RCR11: Characterisation of tumour boost with diffusion weighted MRI (DW-MRI) to inform biological target volume for radical radiotherapy in muscle invasive bladder cancer (MIBC)

Shaista Hafeez1,2,Mu Koh1,2,Dualta McQuaid1,2,Aslam Sohaib2,Robert Huddart1,2

1The Institute of Cancer Research, London, UK,2The Royal Marsden NHS Foundation Trust, Sutton, Surrey, UK

Presenting date: Tuesday 3 November
Presenting time: 12.20-13.10

Background

 

DW-MRI quantifies water molecule motion within tissue using the apparent diffusion coefficient (ADC).  As an imaging biomarker it has been related to tumour response.   We investigate use of DW-MRI to personalise radiation dose delivery in MIBC.

Method

 

21 MIBC patients suitable for radiotherapy were prospectively recruited.
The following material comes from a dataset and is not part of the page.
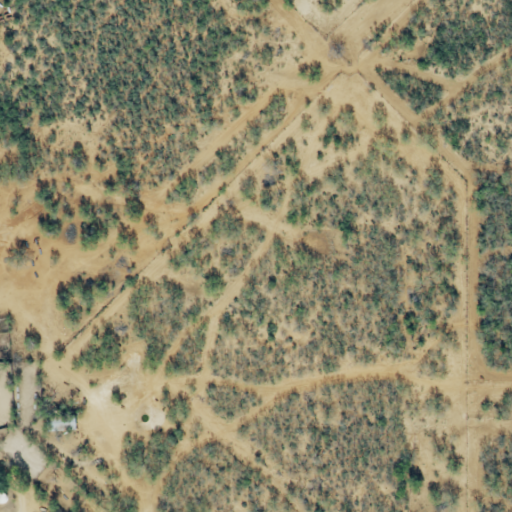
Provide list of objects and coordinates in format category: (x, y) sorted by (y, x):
building: (8, 154)
building: (61, 422)
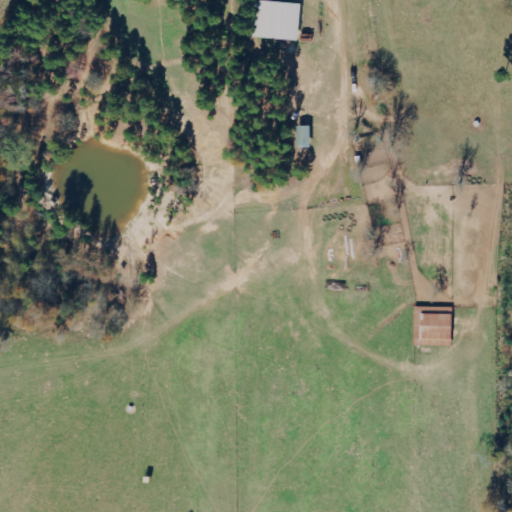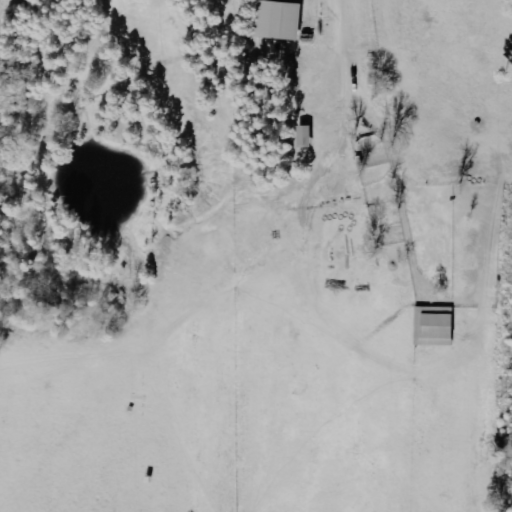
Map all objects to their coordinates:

The tumour boost volume (GTV) was delineated using anatomical information on the radiotherapy planning CT scan.  DW-MRI was performed on a 1.5T system using b values 0, 50,100, 250, 500 and 750s/mm2. GTV drawn on 750 s/mm2 images were transferred to the corresponding ADC map to determine mean values. Skew and kurtosis values were used to assess tumour heterogeneity.  Volumes were compared using conformity index and Wilcoxon signed rank.

Results

 

All tumours seen on T2 weighted images were identified on DW-images.  In 3 patients no tumour was seen on T2 images or DW-image.   GTV mean ADC value was 1.5 x10-3mm2/s (std.deviation 0.3; range 1.0-2.3).  Mean skew and kurtosis was 2.1 (std.deviation 1.9; range 0.3-6.8) and 12.5 (std.deviation 23.6; range 0.9-83.5) respectively. Mean anatomical GTV was 34.1cm3 (std. deviation 21.1; range 6.7-78.7). Mean DW-MRI GTV was 15.6cm3 (std. deviation 23.4; range 0-104.4).  Mean conformity index was 38% (std.deviation 32.5; range 0-132.6).  There was significant reduction in DW-MRI GTV (p=0.001).

Conclusion

 

Acquiring DW-MRI for radiotherapy planning may complement target volume delineation and inform non-uniform dose delivery to biological sub-volumes for bladder radiotherapy dose escalation trials.